A gripe borgiária

por Alcir Pécora

Certos gêneros de narrativa — nos quais se encaixa a que apresento aqui — só podem ser bem caracterizados por meio do enredo. Ei-lo, portanto.

Na Argentina do início dos anos 20, um jovem portenho aspirante a escritor, que é também narrador do livro em questão, é homônimo e contemporâneo de Jorge Luis Borges. É o que basta para odiá-lo, tanto porque se julga melhor escritor, como porque Borges resolveu, antes dele, o caso dos ataques à família da menina judia que ele, homônimo anônimo, amava.

Já às vésperas da Segunda Guerra, a menina, agora adulta, surge com um namorado alemão, tipo que logo fica menos interessado nela do que num conto escrito pelo grande Borges sobre o tema do Judas. Só que o alemão atribui equivocadamente a autoria do conto ao pequeno Borges.

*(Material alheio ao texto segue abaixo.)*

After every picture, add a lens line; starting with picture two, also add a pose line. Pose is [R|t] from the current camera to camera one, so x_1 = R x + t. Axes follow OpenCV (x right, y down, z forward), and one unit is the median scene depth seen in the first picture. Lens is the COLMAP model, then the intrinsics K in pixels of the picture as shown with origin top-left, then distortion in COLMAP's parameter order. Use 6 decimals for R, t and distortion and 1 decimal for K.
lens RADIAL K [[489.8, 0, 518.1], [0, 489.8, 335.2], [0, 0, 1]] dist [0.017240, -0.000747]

Não bastasse o engano, ainda passa a exigir que este desenvolva o conto que não escreveu. E dá toda sorte de explicação, expandida pelo narrador, a fim de dar aparência lógica à salada. O efeito é semelhante ao do saca-rolhas de Lewis Carroll, que desgraça qualquer história ao dar voltas e mais voltas em torno dela, em vez de contá-la.

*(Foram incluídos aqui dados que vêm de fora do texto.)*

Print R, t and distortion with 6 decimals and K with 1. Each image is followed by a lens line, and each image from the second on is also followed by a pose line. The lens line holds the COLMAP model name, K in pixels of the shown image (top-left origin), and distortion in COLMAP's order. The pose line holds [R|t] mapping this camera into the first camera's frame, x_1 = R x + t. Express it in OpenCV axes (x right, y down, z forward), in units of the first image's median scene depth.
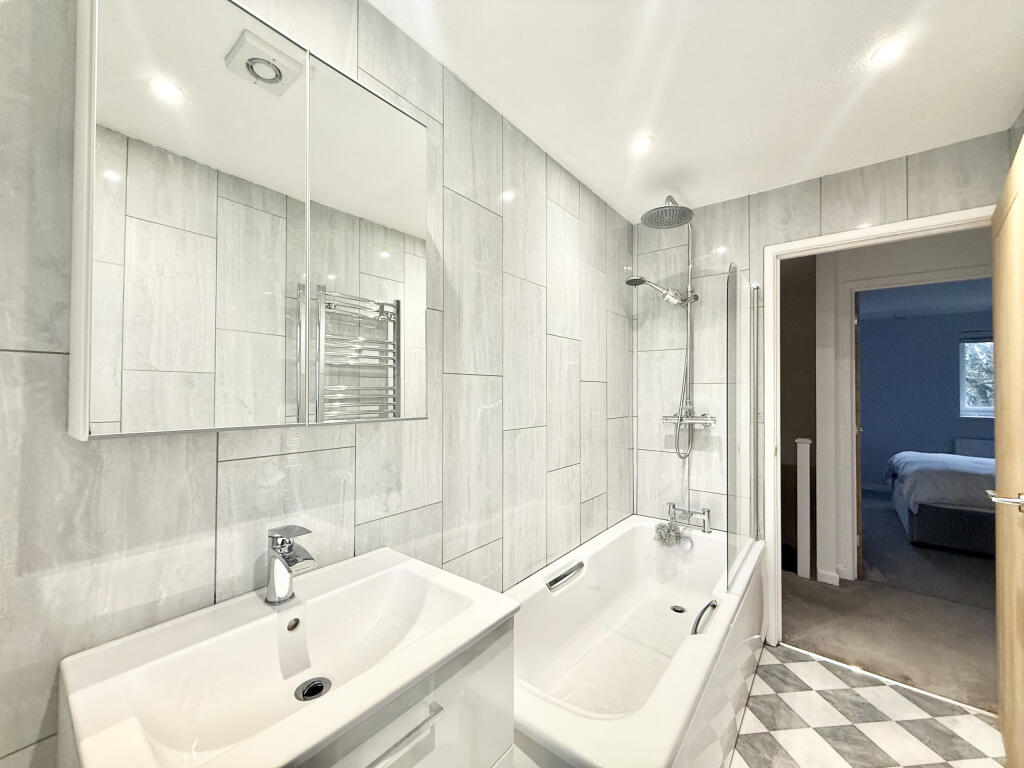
lens RADIAL K [[406.6, 0, 509.9], [0, 406.6, 384.2], [0, 0, 1]] dist [0.000561, 0.000198]
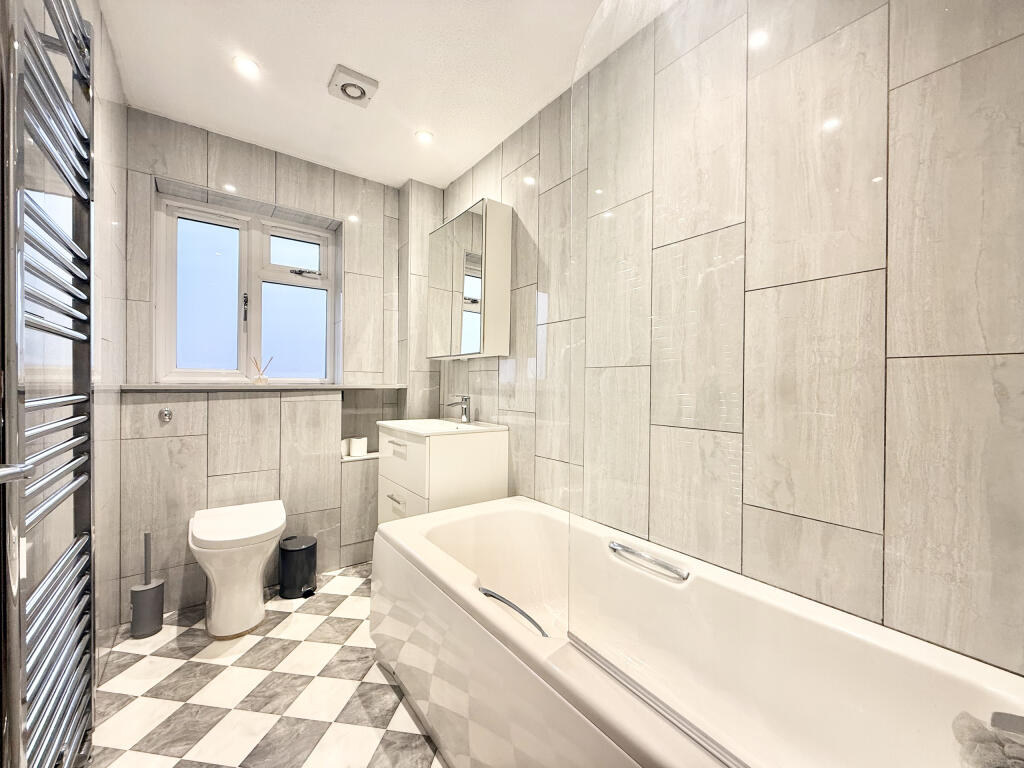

Num dos giros, o alemão revela a sua identidade. É um perigoso membro de uma terrível seita secreta de três membros adoradores de serpente. Com vocação didática, o alemão ensina ao narrador que a serpente, metafisicamente, significa que para haver o bem deve haver o mal. Daí para que Judas se configure como o grande herói da humanidade não vão muitas páginas. Ao que parece, Jesus andara se acovardando, ameaçava fugir da Paixão. Mais fiel ao plano divino, Judas o delatou para que se cumprisse a Morte na Cruz e a gente fosse remida, conquanto ele próprio acabasse levando a injusta pecha de traidor, venal e assassino.

Ainda segundo o valente hermeneuta germânico, não seria idiota quem visse nele, e não em Cristo, a face humana do verdadeiro Deus. O único problema era que o mundo estava despreparado para ouvir revelações tão impensadas. Seria preciso um novo Profeta para anunciá-las. Passo seguinte, o alemão rapta o pequeno Borges e o carrega para Munique, sede do partido proto-nazista Thule, outro dos clubes de que faz parte e cuja história logo expõe no costumeiro viés for dummies. Assustado, o Borginho trata logo de adivinhar o desejo dos nazis e profetiza que da Alemanha adviria um novo Judas divino. E quem mais, senão Adolf Hitler?

E basta — ainda que o enredo tenha muitas outras cartadas do mesmo naipe, que vamos conhecendo por meio de flashbacks tão frouxos em ação como ricos em reviravoltas explicativas enroladas. Informo apenas que a intriga que aqui se apresenta foi extraída de O Evangelho segundo Hitler, de autoria do paranaense Marcos Lopes (1984), feliz vencedor do Prêmio SESC de Literatura 2002/2003.

Como penso estar demonstrado pela simples exposição do enredo, o livro é um exemplar acabado do gênero chamado de Besteirol —, um produto genuinamente nacional.

Embora seja também um ramo florescente do arbusto universal que atacou e recobriu como praga a literatura refinada de Jorge Luis Borges.

Nos seus momentos epidêmicos decisivos, redundou nas falácias bizantinas de Eco; proliferou aleatória por Vila-Matas; não poupou o Nobel português; acometeu outros tantos, de vária nação, até atingir o estado de pandemia em O Código da Vinci (2003), do norte-americano Dan Brown.

Pós-DB, a cepa do vírus se estabilizou num misto de excitação popularesca por teoria conspiratória, tino editorial de vendas, alegre disposição para a falsificação histórica, e, por último,como fantasia pedestre de cultura, à maneira de almanaque de trívia ou de manual de simbologia.

E não há porque ser cético: a cada dia se aperfeiçoa a lesão do estilo.

Nem sequer cabe o pejo de ser nacionalista: um brasileiro bem poderá levar a palma sobre todos os outros que espalharam até aqui o resfriado, a febre, o catarro. Dez anos depois de Dan Brown expor com sucesso global a influenza borgiária, quem poderá negar que começamos a contribuir pra valer com o fenômeno?